Problem statement:
Task for the records below: please copy exactly, and only, the lines from the one containing "GENNAIO 1, 1970" to the last line, both included, leaving out the pictures.
------ Data section ------
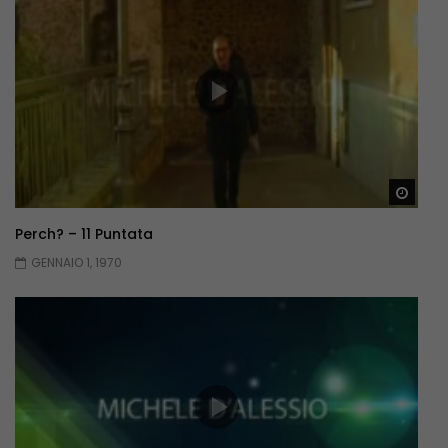
Guar
Perch? – 11 Puntata
GENNAIO 1, 1970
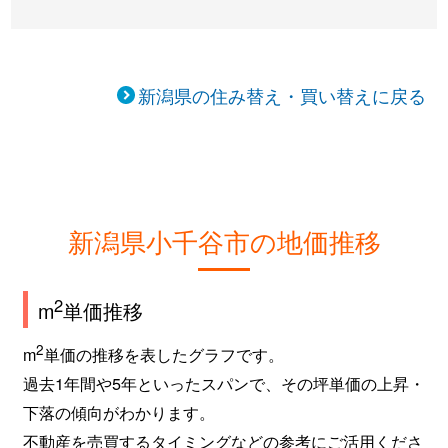
新潟県の住み替え・買い替えに戻る
新潟県小千谷市の地価推移
2
m
単価推移
2
m
単価の推移を表したグラフです。
過去1年間や5年といったスパンで、その坪単価の上昇・
下落の傾向がわかります。
不動産を売買するタイミングなどの参考にご活用くださ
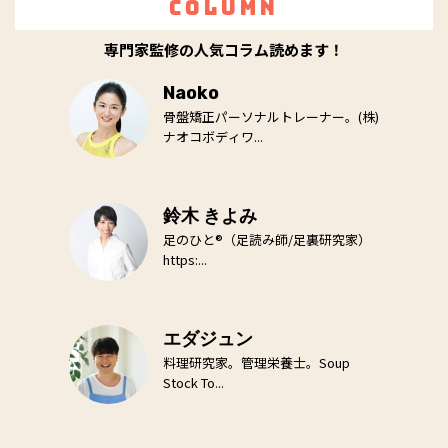
Column
専門家監修の人気コラム読めます！
Naoko
骨盤矯正パーソナルトレーナー。(株)
ナオコボディワ...
鈴木 きよみ
足のひと®（足読み師/足裏研究家）
https:...
エダジュン
料理研究家。管理栄養士。Soup
Stock To...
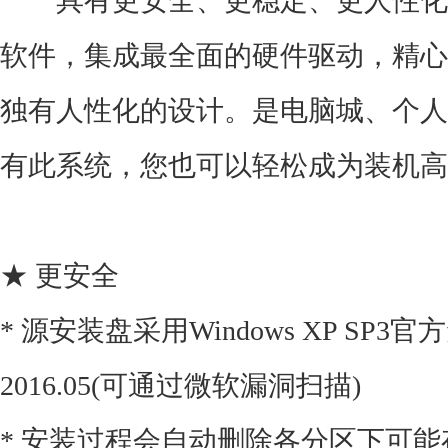
具有更安全、更稳定、更人性化
软件，集成最全面的硬件驱动，精心
独有人性化的设计。是电脑城、个人
有此系统，您也可以轻松成为装机高
★ 更安全
* 源安装盘采用Windows XP SP
2016.05(可通过微软漏洞扫描)
* 安装过程会自动删除各分区下可能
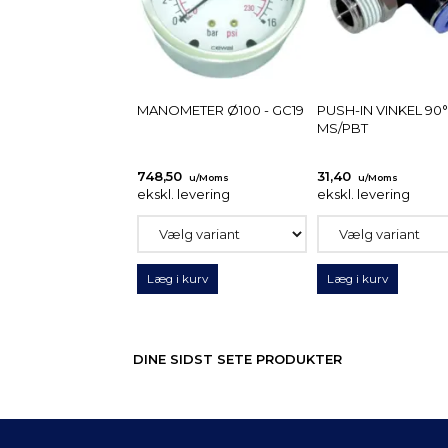
MANOMETER Ø100 - GC19
PUSH-IN VINKEL 90° 
MS/PBT
748,50
31,40
u/Moms
u/Moms
ekskl. levering
ekskl. levering
Læg i kurv
Læg i kurv
DINE SIDST SETE PRODUKTER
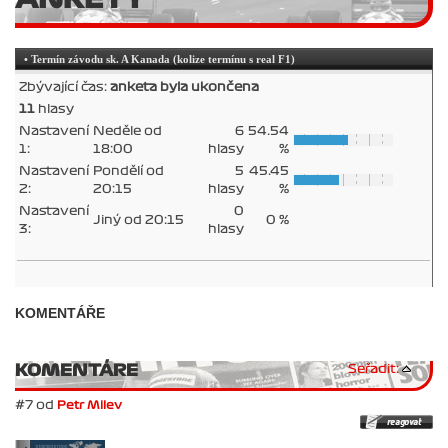
• Termín závodu sk. A Kanada (kolize termínu s real F1)
Zbývající čas:
anketa byla ukončena
11
hlasy
Nastavení
Neděle od
6
54.54
1:
18:00
hlasy
%
Nastavení
Pondělí od
5
45.45
2:
20:15
hlasy
%
Nastavení
0
Jiný od 20:15
0 %
3:
hlasy
KOMENTÁŘE
KOMENTÁRE
Seřadit:
#7 od
Petr Milev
------
Result of this exercise:
GENNAIO 1, 1970
新潟県の住み替え・買い替えに戻る
新潟県小千谷市の地価推移
2
m
単価推移
2
m
単価の推移を表したグラフです。
過去1年間や5年といったスパンで、その坪単価の上昇・
下落の傾向がわかります。
不動産を売買するタイミングなどの参考にご活用くださ
Column
専門家監修の人気コラム読めます！
Naoko
骨盤矯正パーソナルトレーナー。(株)
ナオコボディワ...
鈴木 きよみ
足のひと®（足読み師/足裏研究家）
https:...
エダジュン
料理研究家。管理栄養士。Soup
Stock To...
具有更安全、更稳定、更人性化
软件，集成最全面的硬件驱动，精心
独有人性化的设计。是电脑城、个人
有此系统，您也可以轻松成为装机高
★ 更安全
* 源安装盘采用Windows XP SP
2016.05(可通过微软漏洞扫描)
* 安装过程会自动删除各分区下可能
MANOMETER Ø100 - GC19
PUSH-IN VINKEL 90° 
MS/PBT
748,50
31,40
u/Moms
u/Moms
ekskl. levering
ekskl. levering
Læg i kurv
Læg i kurv
DINE SIDST SETE PRODUKTER
• Termín závodu sk. A Kanada (kolize termínu s real F1)
Zbývající čas:
anketa byla ukončena
11
hlasy
Nastavení
Neděle od
6
54.54
1:
18:00
hlasy
%
Nastavení
Pondělí od
5
45.45
2:
20:15
hlasy
%
Nastavení
0
Jiný od 20:15
0 %
3:
hlasy
KOMENTÁŘE
KOMENTÁRE
Seřadit:
#7 od
Petr Milev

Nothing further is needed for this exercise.